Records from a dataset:
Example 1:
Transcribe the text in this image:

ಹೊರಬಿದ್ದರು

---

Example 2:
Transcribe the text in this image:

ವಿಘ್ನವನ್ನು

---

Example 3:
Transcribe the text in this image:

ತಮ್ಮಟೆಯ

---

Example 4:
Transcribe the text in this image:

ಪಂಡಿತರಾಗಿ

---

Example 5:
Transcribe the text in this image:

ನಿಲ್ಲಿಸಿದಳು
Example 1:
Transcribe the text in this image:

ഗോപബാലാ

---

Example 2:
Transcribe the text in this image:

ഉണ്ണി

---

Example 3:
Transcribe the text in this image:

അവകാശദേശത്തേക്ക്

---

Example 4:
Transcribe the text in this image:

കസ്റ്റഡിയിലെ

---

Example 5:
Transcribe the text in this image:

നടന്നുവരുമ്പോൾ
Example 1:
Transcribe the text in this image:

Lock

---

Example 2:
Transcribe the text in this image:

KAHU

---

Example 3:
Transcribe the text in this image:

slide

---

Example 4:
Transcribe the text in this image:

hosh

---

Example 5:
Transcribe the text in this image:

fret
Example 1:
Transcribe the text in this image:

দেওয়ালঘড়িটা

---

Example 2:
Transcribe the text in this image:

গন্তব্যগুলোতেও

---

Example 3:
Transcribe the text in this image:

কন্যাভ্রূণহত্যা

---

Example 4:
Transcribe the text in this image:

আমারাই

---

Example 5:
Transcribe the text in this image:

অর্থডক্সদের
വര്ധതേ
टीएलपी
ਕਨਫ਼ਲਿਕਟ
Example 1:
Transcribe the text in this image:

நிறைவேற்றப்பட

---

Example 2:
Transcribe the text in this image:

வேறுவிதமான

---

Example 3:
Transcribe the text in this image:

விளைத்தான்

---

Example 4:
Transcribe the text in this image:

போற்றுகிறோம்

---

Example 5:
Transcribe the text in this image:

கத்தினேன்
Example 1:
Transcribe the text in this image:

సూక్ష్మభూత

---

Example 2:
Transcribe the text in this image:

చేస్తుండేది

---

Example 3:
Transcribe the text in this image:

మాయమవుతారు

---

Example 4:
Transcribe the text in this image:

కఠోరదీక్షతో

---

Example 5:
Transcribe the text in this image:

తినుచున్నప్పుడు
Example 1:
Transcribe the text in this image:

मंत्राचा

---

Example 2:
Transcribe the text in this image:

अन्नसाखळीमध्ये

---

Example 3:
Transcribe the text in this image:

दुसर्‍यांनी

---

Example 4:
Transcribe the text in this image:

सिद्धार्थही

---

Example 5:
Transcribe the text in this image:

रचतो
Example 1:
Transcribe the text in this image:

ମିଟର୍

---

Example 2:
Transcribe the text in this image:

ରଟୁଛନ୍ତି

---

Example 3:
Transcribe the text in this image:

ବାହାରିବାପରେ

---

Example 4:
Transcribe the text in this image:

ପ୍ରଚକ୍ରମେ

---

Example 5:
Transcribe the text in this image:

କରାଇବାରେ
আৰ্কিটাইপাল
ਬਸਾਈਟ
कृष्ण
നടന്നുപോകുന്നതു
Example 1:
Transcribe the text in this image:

The problem:
When transcribing the data, keep every line exactly as it is.

Task answer:
Example 1:
Transcribe the text in this image:

ಹೊರಬಿದ್ದರು

---

Example 2:
Transcribe the text in this image:

ವಿಘ್ನವನ್ನು

---

Example 3:
Transcribe the text in this image:

ತಮ್ಮಟೆಯ

---

Example 4:
Transcribe the text in this image:

ಪಂಡಿತರಾಗಿ

---

Example 5:
Transcribe the text in this image:

ನಿಲ್ಲಿಸಿದಳು
Example 1:
Transcribe the text in this image:

ഗോപബാലാ

---

Example 2:
Transcribe the text in this image:

ഉണ്ണി

---

Example 3:
Transcribe the text in this image:

അവകാശദേശത്തേക്ക്

---

Example 4:
Transcribe the text in this image:

കസ്റ്റഡിയിലെ

---

Example 5:
Transcribe the text in this image:

നടന്നുവരുമ്പോൾ
Example 1:
Transcribe the text in this image:

Lock

---

Example 2:
Transcribe the text in this image:

KAHU

---

Example 3:
Transcribe the text in this image:

slide

---

Example 4:
Transcribe the text in this image:

hosh

---

Example 5:
Transcribe the text in this image:

fret
Example 1:
Transcribe the text in this image:

দেওয়ালঘড়িটা

---

Example 2:
Transcribe the text in this image:

গন্তব্যগুলোতেও

---

Example 3:
Transcribe the text in this image:

কন্যাভ্রূণহত্যা

---

Example 4:
Transcribe the text in this image:

আমারাই

---

Example 5:
Transcribe the text in this image:

অর্থডক্সদের
വര്ധതേ
टीएलपी
ਕਨਫ਼ਲਿਕਟ
Example 1:
Transcribe the text in this image:

நிறைவேற்றப்பட

---

Example 2:
Transcribe the text in this image:

வேறுவிதமான

---

Example 3:
Transcribe the text in this image:

விளைத்தான்

---

Example 4:
Transcribe the text in this image:

போற்றுகிறோம்

---

Example 5:
Transcribe the text in this image:

கத்தினேன்
Example 1:
Transcribe the text in this image:

సూక్ష్మభూత

---

Example 2:
Transcribe the text in this image:

చేస్తుండేది

---

Example 3:
Transcribe the text in this image:

మాయమవుతారు

---

Example 4:
Transcribe the text in this image:

కఠోరదీక్షతో

---

Example 5:
Transcribe the text in this image:

తినుచున్నప్పుడు
Example 1:
Transcribe the text in this image:

मंत्राचा

---

Example 2:
Transcribe the text in this image:

अन्नसाखळीमध्ये

---

Example 3:
Transcribe the text in this image:

दुसर्‍यांनी

---

Example 4:
Transcribe the text in this image:

सिद्धार्थही

---

Example 5:
Transcribe the text in this image:

रचतो
Example 1:
Transcribe the text in this image:

ମିଟର୍

---

Example 2:
Transcribe the text in this image:

ରଟୁଛନ୍ତି

---

Example 3:
Transcribe the text in this image:

ବାହାରିବାପରେ

---

Example 4:
Transcribe the text in this image:

ପ୍ରଚକ୍ରମେ

---

Example 5:
Transcribe the text in this image:

କରାଇବାରେ
আৰ্কিটাইপাল
ਬਸਾਈਟ
कृष्ण
നടന്നുപോകുന്നതു
Example 1:
Transcribe the text in this image:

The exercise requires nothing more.